Traite négrière, l’UNESCO veut expliquer et combler les silences

A l’occasion de la Journée internationale du souvenir de la traite négrière et de son abolition, le directeur général de l’Organisation des Nations Unies pour l’éducation, la science et la culture (UNESCO), Koïchiro Matsuura, a encouragé à construire une histoire commune et poser ainsi les fondements d’un dialogue interculturel.

« En nous rassemblant autour d’une vision partagée de l’histoire de la traite et de l’esclavage, nous pourrons ainsi construire une histoire commune et poser les fondements d’un dialogue interculturel qui délivre un message universel de savoir et de tolérance », a dit M. Matsuura dans un message publié dimanche.

La Journée internationale du souvenir de la traite négrière et de son abolition est célébrée chaque année le 23 août pour commémorer l’insurrection dans la nuit du 22 au 23 août 1791, d’esclaves de Saint-Domingue, dans les Caraïbes, qui a joué un rôle déterminant dans l’abolition de la traite négrière.

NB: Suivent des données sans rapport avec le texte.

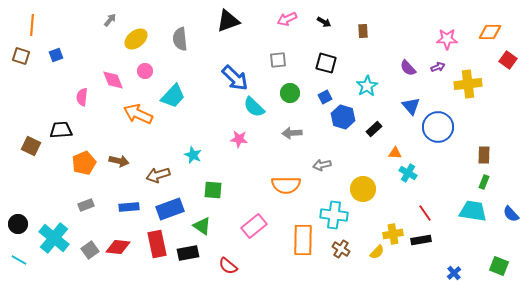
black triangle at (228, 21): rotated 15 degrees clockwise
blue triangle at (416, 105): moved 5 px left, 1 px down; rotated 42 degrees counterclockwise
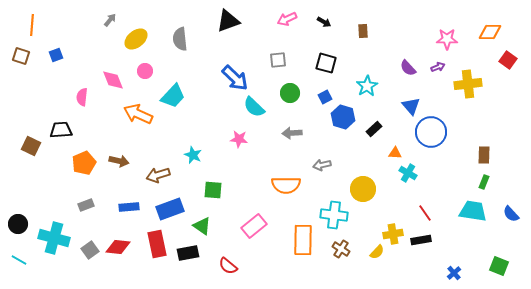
blue circle at (438, 127): moved 7 px left, 5 px down
cyan cross at (54, 238): rotated 24 degrees counterclockwise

Cette Journée « est un moment unique pour la communauté internationale de concilier ensemble devoir de mémoire et devoir d’histoire », a dit M. Matsuura.

L’UNESCO a lancé en 1994 le projet de la Route de l’esclave, avec pour objectif de clarifier les conséquences de la traite en couvrant la « pluralité des mémoires, des cultures et des représentations. »

« Un tel respect de la diversité des mémoires est une exigence démocratique qui doit répondre à la demande sociale et s’accompagner de la recherche de références communes », a souligné M. Matsuura. Ce respect peut se faire grâce à l’éducation, avec des manuels et des programmes scolaires incluant les enjeux de mémoire et de transmission de mémoire liés à l’histoire de la traite, « de façon scientifique et rigoureuse. »

Selon le directeur général de l’UNESCO, « un dialogue interculturel durable ne peut s’épanouir que dans un rapport apaisé à l’histoire et à la mémoire. « Contre toute forme de sacralisation de la mémoire, et pour conjurer les effets dévastateurs des concurrences mémorielles, nous devons promouvoir une recherche et un enseignement de l’histoire qui permette à la fois d’expliquer et de comprendre, de restituer la trame des récits conflictuels, et de combler les silences », a-t-il ajouté.